Differing sensitivities to angiotensin converting enzyme inhibition of kidney disease mediated by APOL1 high-risk variants G1 and G2.

机构信息

Division of Nephrology, Department of Medicine, Beth Israel Deaconess Medical Center, Boston, Massachusetts, USA; Department of Medicine, Harvard Medical School, Boston, Massachusetts; USA.

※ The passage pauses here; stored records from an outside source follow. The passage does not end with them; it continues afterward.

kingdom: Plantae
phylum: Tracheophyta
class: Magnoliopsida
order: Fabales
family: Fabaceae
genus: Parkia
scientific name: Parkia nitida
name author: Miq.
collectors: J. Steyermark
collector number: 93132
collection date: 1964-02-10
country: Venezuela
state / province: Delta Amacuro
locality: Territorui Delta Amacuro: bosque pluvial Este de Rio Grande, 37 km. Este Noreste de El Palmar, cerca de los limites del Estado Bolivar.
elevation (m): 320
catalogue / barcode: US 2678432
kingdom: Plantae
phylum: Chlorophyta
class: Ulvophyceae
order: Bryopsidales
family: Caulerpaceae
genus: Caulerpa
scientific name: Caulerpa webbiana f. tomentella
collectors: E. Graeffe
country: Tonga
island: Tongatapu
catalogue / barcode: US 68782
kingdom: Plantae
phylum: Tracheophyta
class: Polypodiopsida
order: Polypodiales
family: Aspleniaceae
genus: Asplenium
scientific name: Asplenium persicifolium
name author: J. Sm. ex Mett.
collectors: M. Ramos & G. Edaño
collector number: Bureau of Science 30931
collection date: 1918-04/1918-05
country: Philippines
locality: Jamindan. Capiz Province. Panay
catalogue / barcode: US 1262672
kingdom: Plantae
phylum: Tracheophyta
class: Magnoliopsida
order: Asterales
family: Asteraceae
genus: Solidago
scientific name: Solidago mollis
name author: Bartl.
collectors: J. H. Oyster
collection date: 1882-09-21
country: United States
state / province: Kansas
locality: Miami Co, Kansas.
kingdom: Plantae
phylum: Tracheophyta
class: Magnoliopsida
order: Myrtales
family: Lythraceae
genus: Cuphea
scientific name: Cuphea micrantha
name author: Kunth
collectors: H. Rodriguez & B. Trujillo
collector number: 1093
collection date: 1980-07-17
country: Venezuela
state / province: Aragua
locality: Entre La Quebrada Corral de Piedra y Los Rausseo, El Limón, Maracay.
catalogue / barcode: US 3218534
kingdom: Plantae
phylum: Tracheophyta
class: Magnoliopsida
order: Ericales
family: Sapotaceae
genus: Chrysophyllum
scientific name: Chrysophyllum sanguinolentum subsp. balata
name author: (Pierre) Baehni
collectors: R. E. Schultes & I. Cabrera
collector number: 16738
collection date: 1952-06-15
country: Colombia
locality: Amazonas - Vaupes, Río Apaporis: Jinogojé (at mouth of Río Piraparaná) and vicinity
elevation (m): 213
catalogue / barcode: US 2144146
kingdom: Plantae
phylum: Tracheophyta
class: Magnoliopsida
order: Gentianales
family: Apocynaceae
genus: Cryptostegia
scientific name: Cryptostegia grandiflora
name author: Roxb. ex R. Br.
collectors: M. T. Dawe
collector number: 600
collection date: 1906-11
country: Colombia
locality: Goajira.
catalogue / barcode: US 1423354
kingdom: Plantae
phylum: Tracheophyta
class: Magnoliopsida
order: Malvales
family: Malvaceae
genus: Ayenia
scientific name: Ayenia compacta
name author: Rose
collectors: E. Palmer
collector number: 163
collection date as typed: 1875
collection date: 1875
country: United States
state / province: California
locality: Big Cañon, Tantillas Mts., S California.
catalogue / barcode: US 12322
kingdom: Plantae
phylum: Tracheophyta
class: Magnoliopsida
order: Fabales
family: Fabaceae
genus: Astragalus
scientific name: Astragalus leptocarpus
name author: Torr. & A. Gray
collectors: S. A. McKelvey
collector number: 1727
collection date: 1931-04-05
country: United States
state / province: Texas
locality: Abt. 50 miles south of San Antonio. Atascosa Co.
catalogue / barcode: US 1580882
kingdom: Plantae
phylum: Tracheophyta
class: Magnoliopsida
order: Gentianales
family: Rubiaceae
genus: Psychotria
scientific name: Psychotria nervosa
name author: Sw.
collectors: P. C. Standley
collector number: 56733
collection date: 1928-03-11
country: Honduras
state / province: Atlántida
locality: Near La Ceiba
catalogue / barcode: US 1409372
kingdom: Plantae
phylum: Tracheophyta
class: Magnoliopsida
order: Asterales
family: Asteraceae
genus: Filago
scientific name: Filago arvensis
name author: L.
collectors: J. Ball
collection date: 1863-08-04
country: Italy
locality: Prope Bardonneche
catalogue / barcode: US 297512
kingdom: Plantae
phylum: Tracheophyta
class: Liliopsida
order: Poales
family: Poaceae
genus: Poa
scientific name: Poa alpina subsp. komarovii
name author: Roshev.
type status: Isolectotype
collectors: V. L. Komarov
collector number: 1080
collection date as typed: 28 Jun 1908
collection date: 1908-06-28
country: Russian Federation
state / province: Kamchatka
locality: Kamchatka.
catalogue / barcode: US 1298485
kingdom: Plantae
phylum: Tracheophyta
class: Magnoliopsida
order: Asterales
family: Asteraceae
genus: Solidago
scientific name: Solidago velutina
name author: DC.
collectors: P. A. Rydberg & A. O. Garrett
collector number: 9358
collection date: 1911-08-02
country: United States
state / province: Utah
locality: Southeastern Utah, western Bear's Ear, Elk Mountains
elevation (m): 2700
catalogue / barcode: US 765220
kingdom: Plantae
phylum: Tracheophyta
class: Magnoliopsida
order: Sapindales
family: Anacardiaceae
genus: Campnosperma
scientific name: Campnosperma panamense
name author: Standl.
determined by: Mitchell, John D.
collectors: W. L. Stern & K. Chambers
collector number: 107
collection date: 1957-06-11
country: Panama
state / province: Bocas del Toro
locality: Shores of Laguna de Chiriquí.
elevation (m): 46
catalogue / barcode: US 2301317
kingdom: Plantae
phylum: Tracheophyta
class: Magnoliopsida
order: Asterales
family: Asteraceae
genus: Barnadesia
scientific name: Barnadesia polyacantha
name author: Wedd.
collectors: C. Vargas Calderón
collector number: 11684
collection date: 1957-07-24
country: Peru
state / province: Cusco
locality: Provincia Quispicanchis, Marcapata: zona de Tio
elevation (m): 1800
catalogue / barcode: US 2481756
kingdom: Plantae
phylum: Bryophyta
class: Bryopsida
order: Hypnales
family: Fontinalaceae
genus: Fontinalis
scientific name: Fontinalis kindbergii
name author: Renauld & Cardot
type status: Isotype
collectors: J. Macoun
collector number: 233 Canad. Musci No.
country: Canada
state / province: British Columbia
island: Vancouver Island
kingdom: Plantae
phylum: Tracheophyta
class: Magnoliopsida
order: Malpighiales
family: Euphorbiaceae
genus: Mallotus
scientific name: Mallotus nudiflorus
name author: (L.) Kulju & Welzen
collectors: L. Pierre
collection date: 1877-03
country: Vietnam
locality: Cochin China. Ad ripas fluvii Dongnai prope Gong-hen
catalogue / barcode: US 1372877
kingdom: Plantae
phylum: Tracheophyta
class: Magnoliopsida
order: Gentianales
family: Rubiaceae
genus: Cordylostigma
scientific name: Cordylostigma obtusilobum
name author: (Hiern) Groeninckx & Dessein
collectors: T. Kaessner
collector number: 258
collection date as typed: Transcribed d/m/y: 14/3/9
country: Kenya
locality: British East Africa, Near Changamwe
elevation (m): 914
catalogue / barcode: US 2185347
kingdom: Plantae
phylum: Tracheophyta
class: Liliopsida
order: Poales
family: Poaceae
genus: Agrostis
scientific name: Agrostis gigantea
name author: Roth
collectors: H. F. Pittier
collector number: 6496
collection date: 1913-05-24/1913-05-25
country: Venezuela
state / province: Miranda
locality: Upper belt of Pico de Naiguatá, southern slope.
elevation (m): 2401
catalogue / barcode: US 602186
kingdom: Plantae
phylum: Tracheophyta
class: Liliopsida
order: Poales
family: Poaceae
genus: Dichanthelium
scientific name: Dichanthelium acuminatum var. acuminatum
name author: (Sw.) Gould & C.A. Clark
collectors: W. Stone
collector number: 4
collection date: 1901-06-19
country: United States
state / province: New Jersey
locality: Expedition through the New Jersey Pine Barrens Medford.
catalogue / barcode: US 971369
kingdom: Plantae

Division of Nephrology, Department of Medicine, Beth Israel Deaconess Medical Center, Boston, Massachusetts, USA.

出版信息

Kidney Int. 2024 Dec;106(6):1072-1085. doi: 10.1016/j.kint.2024.07.026. Epub 2024 Aug 23.

Abstract

Apolipoprotein L1 (APOL1) variants G1 and G2 contribute to the excess risk of kidney disease in individuals of recent African ancestry. Since disease mechanisms and optimal treatments remain controversial, we study the effect of current standard-of-care drugs in mouse models of APOL1 kidney disease. Experiments were performed in APOL1 BAC-transgenic mice, which develop proteinuria and glomerulosclerosis following injection with a pCpG-free IFN-γ plasmid. Proteinuric, plasmid injected G1/G1 and G2/G2 mice were randomized to drug treatment or no treatment. Lisinopril, dapagliflozin, and hydralazine were administered in drinking water starting day seven. The urine albumin/creatinine ratio was measured twice weekly, and the kidneys examined histologically with the focal segmental glomerulosclerosis score computed from periodic acid-Shiff-stained sections. The angiotensin converting enzyme inhibitor lisinopril, at standard dose, reduced proteinuria by approximately 90-fold and reduced glomerulosclerosis in the APOL1 G1/G1 BAC-transgenic mice. These effects were independent of blood pressure. Dapagliflozin did not alter disease progression in either G1/G1 or G2/G2 mice. Proteinuria reduction and glomerulosclerosis in G2/G2 BAC-transgenic mice required lisinopril doses two times higher than were effective in G1/G1 mice but achieved a much smaller benefit. Therefore, in these BAC-transgenic mouse models of APOL1 disease, the anti-proteinuric and anti-glomerulosclerotic effects of standard dose lisinopril were markedly effective in G1/G1 compared with G2/G2 APOL1 mice. Comparable reduction in blood pressure by hydralazine treatment provided no such protection. Neither G1/G1 nor G2/G2 mice showed improvement with the sodium-glucose cotransporter-2 inhibition dapagliflozin. Thus, it remains to be determined if similar differences in ACE inhibitor responsiveness are observed in patients.

摘要

载脂蛋白 L1 (APOL1) 变体 G1 和 G2 导致近期非洲裔个体的肾病风险增加。由于疾病机制和最佳治疗方法仍存在争议,我们在载脂蛋白 L1 肾病的小鼠模型中研究了当前标准治疗药物的效果。实验在载脂蛋白 L1 BAC 转基因小鼠中进行,这些小鼠在注射 pCpG 无 IFN-γ 质粒后会发生蛋白尿和肾小球硬化。注射 pCpG 无 IFN-γ 质粒后,将蛋白尿、载脂蛋白 L1 G1/G1 和 G2/G2 转基因小鼠随机分为药物治疗或不治疗组。从第 7 天开始,将赖诺普利、达格列净和肼屈嗪添加到饮用水中。每周测量两次尿液白蛋白/肌酐比值,并通过对过碘酸希夫染色切片进行计算,用局灶节段性肾小球硬化评分来检查肾脏的组织学变化。标准剂量的血管紧张素转换酶抑制剂赖诺普利可使载脂蛋白 L1 G1/G1 转基因小鼠的蛋白尿减少约 90 倍,并减少肾小球硬化。这些作用与血压无关。达格列净对 G1/G1 或 G2/G2 转基因小鼠的疾病进展没有影响。在 G2/G2 转基因小鼠中,赖诺普利剂量需增加两倍才能达到对 G1/G1 转基因小鼠的疗效,但效果要小得多。因此,在这些载脂蛋白 L1 疾病的 BAC 转基因小鼠模型中,与 G2/G2 载脂蛋白 L1 小鼠相比,标准剂量赖诺普利的抗蛋白尿和抗肾小球硬化作用在 G1/G1 小鼠中非常有效。用肼屈嗪治疗降低血压没有提供这种保护。G1/G1 或 G2/G2 转基因小鼠均未因钠-葡萄糖共转运蛋白 2 抑制剂达格列净而改善。因此,在患者中是否观察到类似的 ACE 抑制剂反应差异仍有待确定。